Despite talk of budget cuts, swelling classes and disappearing instructors, the UW is offering more than 50 new courses this quarter. These are a few unique courses now available to students.


Honors Interdisciplinary Study I

“I Am Charlotte Simmons”: An Interactive Health Seminar based on the book by Tom Wolfe.

Centered on the life of 18-year-old college freshman Charlotte Simmons, this book-based course is intended to facilitate awareness of health and wellness issues on college campuses.

Eating disorders, sexual discovery, the worship of student-athletes and date-rape are some of the subjects students in this seminar will discuss from a variety of social, technical and artistic perspectives in order to ultimately understand what this work says about the human condition, said Clarence Spigner, the course instructor.

This class is a seminar, focused mostly on discussion-based learning. Spigner said that he “will only guide the discussions and not dictate the content. The students will lead [the discussions], since the novel is about them.”

Spigner has worked with undergraduate students before, though he is a graduate-level professor. He hopes this course will help students better communicate their own issues with health and well-being.

“I’m very familiar with the teaching style and with undergraduates. Still, much of the subject matter is intense,” Spigner said.

While this writing course is only open to students in the Honors Programs, it does fulfill 5-credits worth of VLPA, I&S or NW graduation requirements.

“I hope to offer ‘I Am Charlotte Simmons’ every fall quarter for the Honors College, but that may depend on how well this maiden voyage succeeds ... or sinks,” Spigner said. “Actually, I have high hopes.”

CHID 222:


Taught by Comparative History of Ideas (CHID) department director Phillip Thurtle, Biofutures is a 5-credit class that aims to show how new discoveries in biology affect our future.

As part of the “Gateways to CHID” program, Thurtle aims to tackle the future of biomedicine and biotechnology from a variety of perspectives, including the artistic, political and cultural practices associated with our rapidly progressing technology.
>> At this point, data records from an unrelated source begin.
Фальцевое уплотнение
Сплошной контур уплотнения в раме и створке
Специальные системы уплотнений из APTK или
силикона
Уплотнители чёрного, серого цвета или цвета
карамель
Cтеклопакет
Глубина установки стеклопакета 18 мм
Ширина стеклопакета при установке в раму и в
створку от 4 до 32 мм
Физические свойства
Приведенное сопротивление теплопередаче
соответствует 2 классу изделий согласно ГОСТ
The CHID department, “recently diversified its curriculum, allowing [it] to offer a handful of new classes this year,” Thurtle said. “I hope students get a good sense of how research in the humanities and sciences complement each other.”
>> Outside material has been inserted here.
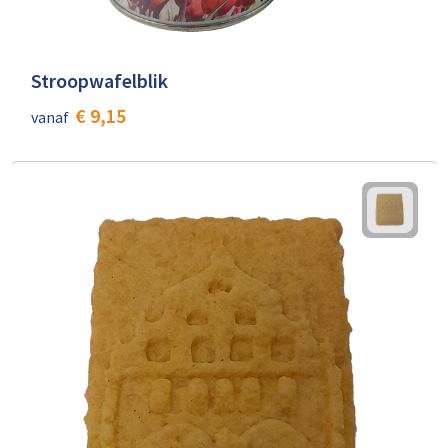
Stroopwafelblik
€ 9,15
vanaf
With no prerequisites, this course counts for both I&S and NW credit.

Intergenerational Roots: A Mixed Heritage Family Oral History Project

Offered through the School of Social Work, Intergenerational Roots: A Mixed Heritage Family Oral History Project forgoes papers and exams to explore the history of mixed-heritage families directly by interviewing people of mixed race.
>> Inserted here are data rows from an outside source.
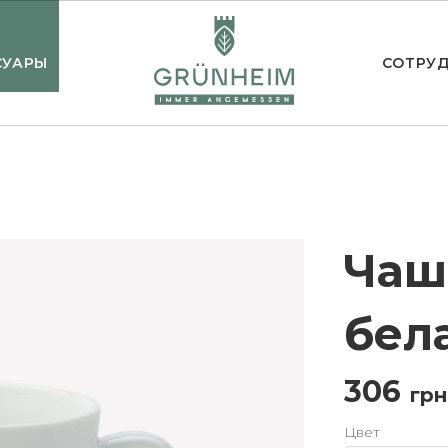
СУАРЫ
СОТРУ
Чаш
бел
306
грн
Цвет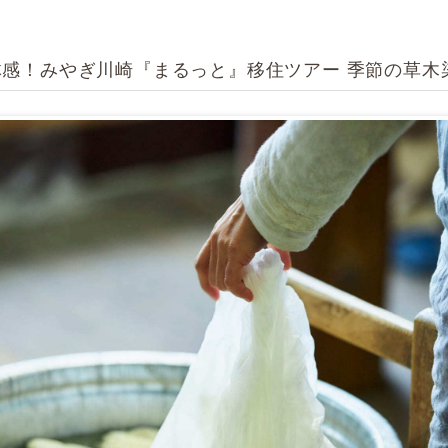
感！みやぎ川崎『まるっと』移住ツアー 季節の草木染め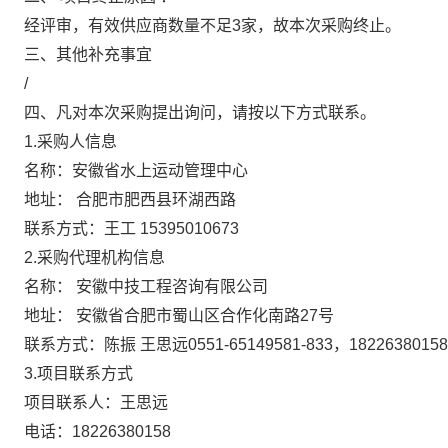
经评审，有效供应商数量不足
3家，故本次采购终止。
三、其他补充事宜
/
四、凡对本次采购提出询问，请按以下方式联系。
1.采购人信息
名称：安徽省水上运动管理中心
地址： 合肥市肥西县环湖西路
联系方式：王工 15395010673
2.采购代理机构信息
名称： 安徽中技工程咨询有限公司
地址： 安徽省合肥市蜀山区合作化南路27号
联系方式：陈振 王思远0551-65149581-833，18226380158
3.项目联系方式
项目联系人：王思远
电话：18226380158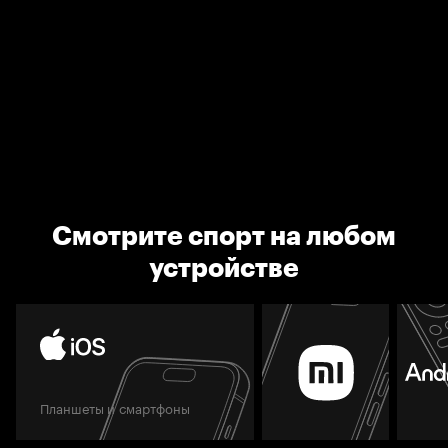
Смотрите спорт на любом
устройстве
Планшеты и смартфоны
Instructor Theresa Ronquillo hopes that the course will teach students new skills in art, public relations, history, interviewing and event planning, as well as to help students understand the issues faced by the mixed-heritage community.

“I consider this very much a student-driven course, so while I am here to provide structure and guidance, my expectation is for participating students to take on the challenge and just go with it,” said Ronquillo.

Open to all students, this 1-credit course takes no more than 12 students per quarter.

Ronquillo hopes to work with students who have, “a willingness to learn new skills and [to] develop [and] engage in a creative, dynamic learning community.”

Taken over three quarters, this class is designed to be continuous, culminating in an oral history art exhibit at the end of the year. Each quarter can also be taken individually.

“Fall quarter will focus on student outreach, curriculum development and networking with potential university and community partners,” said Ronquillo. Winter and spring quarters will be more focused on interviewing, community art and event planning.